Sorry, I don't see how that's an obvious conclusion, or how it relates to this proposal.

earthboundkid commented 9 months ago

If there were t.AssertNilErr, you would write this instead:

t.Cleanup(func() {
    t.AssertNilErr(os.Chdir(orig))
})

This feels a little bit too much like fixing one spot where writing if err != nil { t.Error(err) } is tedious so it ends up being skipped, leading to test mistakes, but there are lots of places where that is tedious to write, so a lot of people use testify etc. to get out of writing it.

mvdan commented 9 months ago

Personally, I disagree - I would rather solve the issue of if err != nil generally for all Go code, like with the former try proposal, and not just for test funcs taking testing.TB. AssertNilErr feels like a band-aid with a rather narrow scope.

If general error handling were to make TB.CleanupErr entirely unnecessary, I'd happily retract this proposal. For now it's hard to say; there isn't active work around it, as far as I'm aware.

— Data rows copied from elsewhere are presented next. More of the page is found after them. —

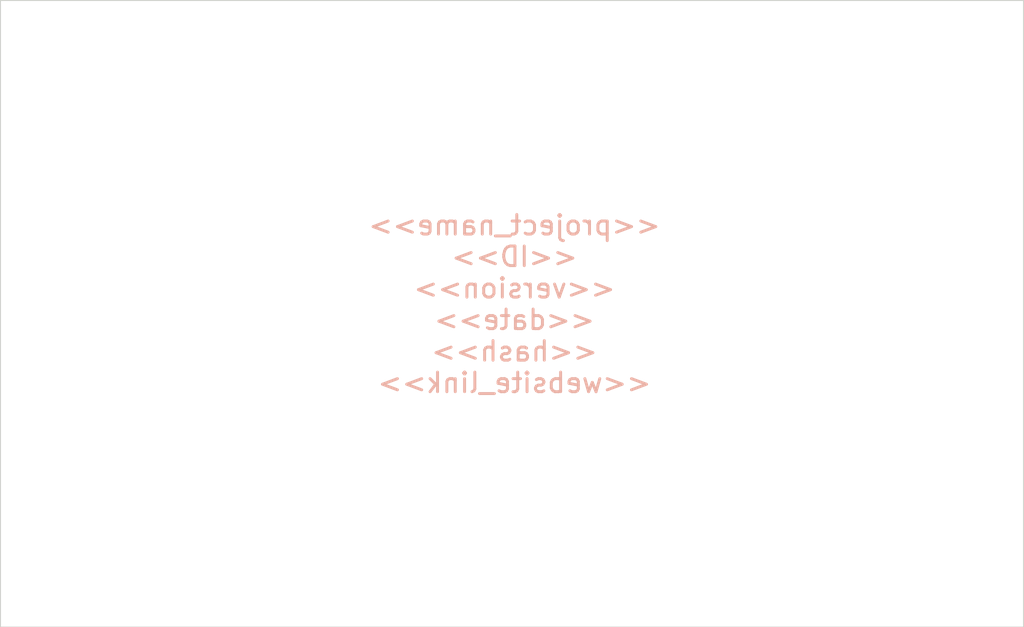
<source format=kicad_pcb>
(kicad_pcb (version 20211014) (generator pcbnew)

  (general
    (thickness 1.6)
  )

  (paper "A4")
  (title_block
    (title "<<ID>>_<<project_name>>")
    (date "<<date>>")
    (rev "<<version>>")
    (comment 4 "<<hash>>")
  )

  (layers
    (0 "F.Cu" signal)
    (31 "B.Cu" signal)
    (32 "B.Adhes" user "B.Adhesive")
    (33 "F.Adhes" user "F.Adhesive")
    (34 "B.Paste" user)
    (35 "F.Paste" user)
    (36 "B.SilkS" user "B.Silkscreen")
    (37 "F.SilkS" user "F.Silkscreen")
    (38 "B.Mask" user)
    (39 "F.Mask" user)
    (40 "Dwgs.User" user "User.Drawings")
    (41 "Cmts.User" user "User.Comments")
    (42 "Eco1.User" user "User.Eco1")
    (43 "Eco2.User" user "User.Eco2")
    (44 "Edge.Cuts" user)
    (45 "Margin" user)
    (46 "B.CrtYd" user "B.Courtyard")
    (47 "F.CrtYd" user "F.Courtyard")
    (48 "B.Fab" user)
    (49 "F.Fab" user)
  )

  (setup
    (stackup
      (layer "F.SilkS" (type "Top Silk Screen"))
      (layer "F.Paste" (type "Top Solder Paste"))
      (layer "F.Mask" (type "Top Solder Mask") (thickness 0.01))
      (layer "F.Cu" (type "copper") (thickness 0.035))
      (layer "dielectric 1" (type "core") (thickness 1.51) (material "FR4") (epsilon_r 4.5) (loss_tangent 0.02))
      (layer "B.Cu" (type "copper") (thickness 0.035))
      (layer "B.Mask" (type "Bottom Solder Mask") (thickness 0.01))
      (layer "B.Paste" (type "Bottom Solder Paste"))
      (layer "B.SilkS" (type "Bottom Silk Screen"))
      (copper_finish "None")
      (dielectric_constraints no)
    )
    (pad_to_mask_clearance 0)
    (pcbplotparams
      (layerselection 0x00010fc_ffffffff)
      (disableapertmacros false)
      (usegerberextensions false)
      (usegerberattributes true)
      (usegerberadvancedattributes true)
      (creategerberjobfile true)
      (svguseinch false)
      (svgprecision 6)
      (excludeedgelayer true)
      (plotframeref false)
      (viasonmask false)
      (mode 1)
      (useauxorigin false)
      (hpglpennumber 1)
      (hpglpenspeed 20)
      (hpglpendiameter 15.000000)
      (dxfpolygonmode true)
      (dxfimperialunits true)
      (dxfusepcbnewfont true)
      (psnegative false)
      (psa4output false)
      (plotreference true)
      (plotvalue true)
      (plotinvisibletext false)
      (sketchpadsonfab false)
      (subtractmaskfromsilk false)
      (outputformat 1)
      (mirror false)
      (drillshape 1)
      (scaleselection 1)
      (outputdirectory "")
    )
  )

  (net 0 "")

  (gr_rect (start 123 75.25) (end 175.25 107.25) (layer "Edge.Cuts") (width 0.05) (fill none) (tstamp 30ebc58f-e1cb-4c85-a484-059f7f03f50c))
  (gr_text "<<project_name>>\n<<ID>>\n<<version>>\n<<date>>\n<<hash>>\n<<website_link>>" (at 149.25 90.75) (layer "B.SilkS") (tstamp 72f86fac-1de9-4853-b551-bbe9529da2a3)
    (effects (font (size 1 1) (thickness 0.15)) (justify mirror))
  )

)

</source>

earthboundkid commented 9 months ago

FWIW, with @dsnet's try package, you could do:

defer try.F(t.Fatal)

t.Cleanup(func() {
    try.E(os.Chdir(orig))
})
apparentlymart commented 9 months ago

Much moreso than the rest of the standard library, the testing.T API seems to prioritize concisely expressing common situations vs. aiming for orthogonality. There are already numerous ways to make a test fail even though t.Fail is all that is strictly needed, and I assume that's to help test code be relatively concise to avoid distracting from what's actually being tested.

I agree with the assessment that most times I have cleanup to do in a test it's something fallible, like deleting some temporary files or terminating a child process, and so I would agree that this seems like a common enough situation to deserve a concise way of writing it, and that having a concise way to write it is likely to help authors write correct tests that will fail when their cleanup steps fail.


Since the concept of cleanup is relatively new the codebases I spend most time in haven't universally adopted it yet, but there is some existing use of defer statements for similar purposes and those tend to end up ignoring errors too in my experience, as test authors prioritize being concise. I think the addition of something like this proposal would motivate a more proactive retrofitting of the new API instead of defer in those codebases, therefore making the test cases more robust without a significant increase in verbosity.